Test automation infrastructure at robotics companies remains stuck in the mobile app era while the machines themselves edge toward human-level dexterity. Atharv Kolhar, who builds testing systems for humanoid robots at Figure AI, says the industry's validation methods have not kept pace with the complexity of modern autonomous systems. The disconnect matters because every additional degree of freedom in a robot's movement multiplies the number of edge cases engineers must account for, and traditional unit testing frameworks collapse under that combinatorial load.
Figure AI operates at the sharp end of this problem. The Sunnyvale-based company builds general-purpose humanoid robots designed for warehouse and manufacturing work, machines that must navigate unstructured environments and manipulate objects with two hands. Kolhar's role involves designing the automated test suites that catch failures before robots reach customer sites. He describes a testing philosophy that treats robots more like distributed systems than mechanical devices, borrowing concepts from cloud infrastructure validation. The approach reflects a broader industry realization: as robots gain autonomy, their behavior becomes less deterministic, and testing must account for probabilistic outcomes rather than binary pass-fail results.
The challenge scales exponentially with capability. A mobile robot navigating a warehouse might require hundreds of test scenarios covering different floor surfaces, lighting conditions, and obstacle types. Add manipulation tasks with two seven-degree-of-freedom arms, and the scenario count enters the millions. Traditional approaches involve human testers running through checklists or developers writing scripted test cases for anticipated situations. Both methods break down when the robot encounters novel combinations of environmental factors, which happens constantly in real deployments. Kolhar advocates for simulation-heavy testing that generates edge cases automatically, paired with continuous validation loops that feed real-world failure data back into the test generation system. The strategy mirrors what autonomous vehicle developers learned after early deployments revealed gaps in their scenario coverage.

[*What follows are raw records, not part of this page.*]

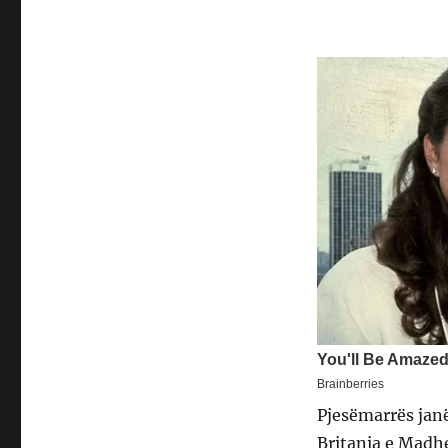
Pjesëmarrës jan
Britania e Madhe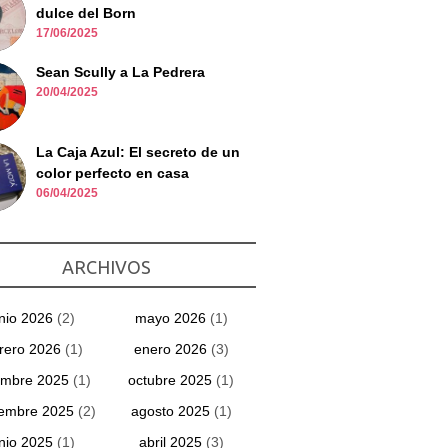
dulce del Born
17/06/2025
Sean Scully a La Pedrera
20/04/2025
La Caja Azul: El secreto de un
color perfecto en casa
06/04/2025
ARCHIVOS
unio 2026
(2)
mayo 2026
(1)
rero 2026
(1)
enero 2026
(3)
embre 2025
(1)
octubre 2025
(1)
iembre 2025
(2)
agosto 2025
(1)
unio 2025
(1)
abril 2025
(3)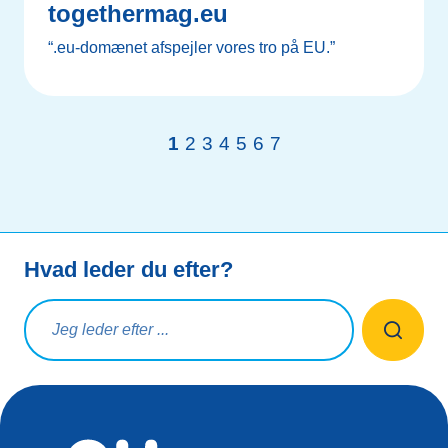
togethermag.eu
“.eu-domænet afspejler vores tro på EU.”
1
2
3
4
5
6
7
Hvad leder du efter?
Søg på forespørgsel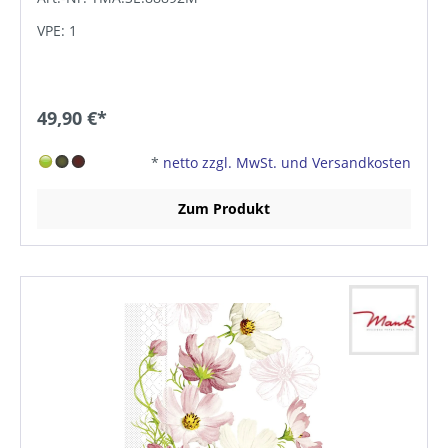
VPE: 1
49,90 €*
*
netto zzgl. MwSt. und Versandkosten
Zum Produkt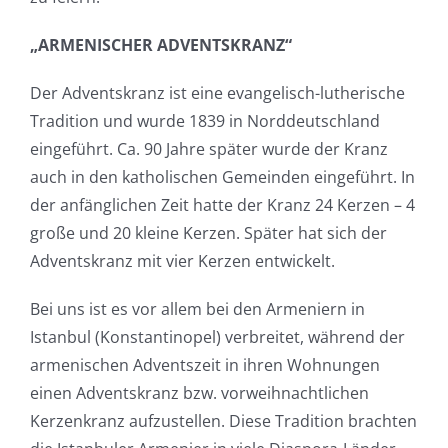
„ARMENISCHER ADVENTSKRANZ“
Der Adventskranz ist eine evangelisch-lutherische
Tradition und wurde 1839 in Norddeutschland
eingeführt. Ca. 90 Jahre später wurde der Kranz
auch in den katholischen Gemeinden eingeführt. In
der anfänglichen Zeit hatte der Kranz 24 Kerzen – 4
große und 20 kleine Kerzen. Später hat sich der
Adventskranz mit vier Kerzen entwickelt.
Bei uns ist es vor allem bei den Armeniern in
Istanbul (Konstantinopel) verbreitet, während der
armenischen Adventszeit in ihren Wohnungen
einen Adventskranz bzw. vorweihnachtlichen
Kerzenkranz aufzustellen. Diese Tradition brachten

Several robotics companies now dedicate entire engineering teams to testing infrastructure, a shift from five years ago when validation remained a secondary concern. Boston Dynamics maintains a dedicated simulation team that builds digital twins of deployment environments before shipping hardware. Tesla's Optimus program runs millions of simulated grasping attempts daily, training both the control algorithms and the test systems simultaneously. Figure AI's approach, according to Kolhar's public statements, emphasizes modular test components that can be recombined as the robot's capabilities expand. The methodology treats each new behavior as a testing problem first and an implementation problem second. This inverted priority structure slows initial development but reduces the lag between capability deployment and validation coverage. The tradeoff becomes critical as robots move from controlled pilot programs to scaled commercial deployments where failure modes carry financial and safety consequences.
What to Watch: Figure AI's next-generation humanoid platform, expected in late 2026, will test whether modular testing frameworks can scale with hardware iterations. Look for announcements from Boston Dynamics and Agility Robotics around simulation partnerships, as both companies face similar validation bottlenecks with their commercial robot deployments. The IEEE Robotics and Automation Society has scheduled a dedicated testing standards workshop for October 2026, which may produce the industry's first formal guidelines for autonomous system validation.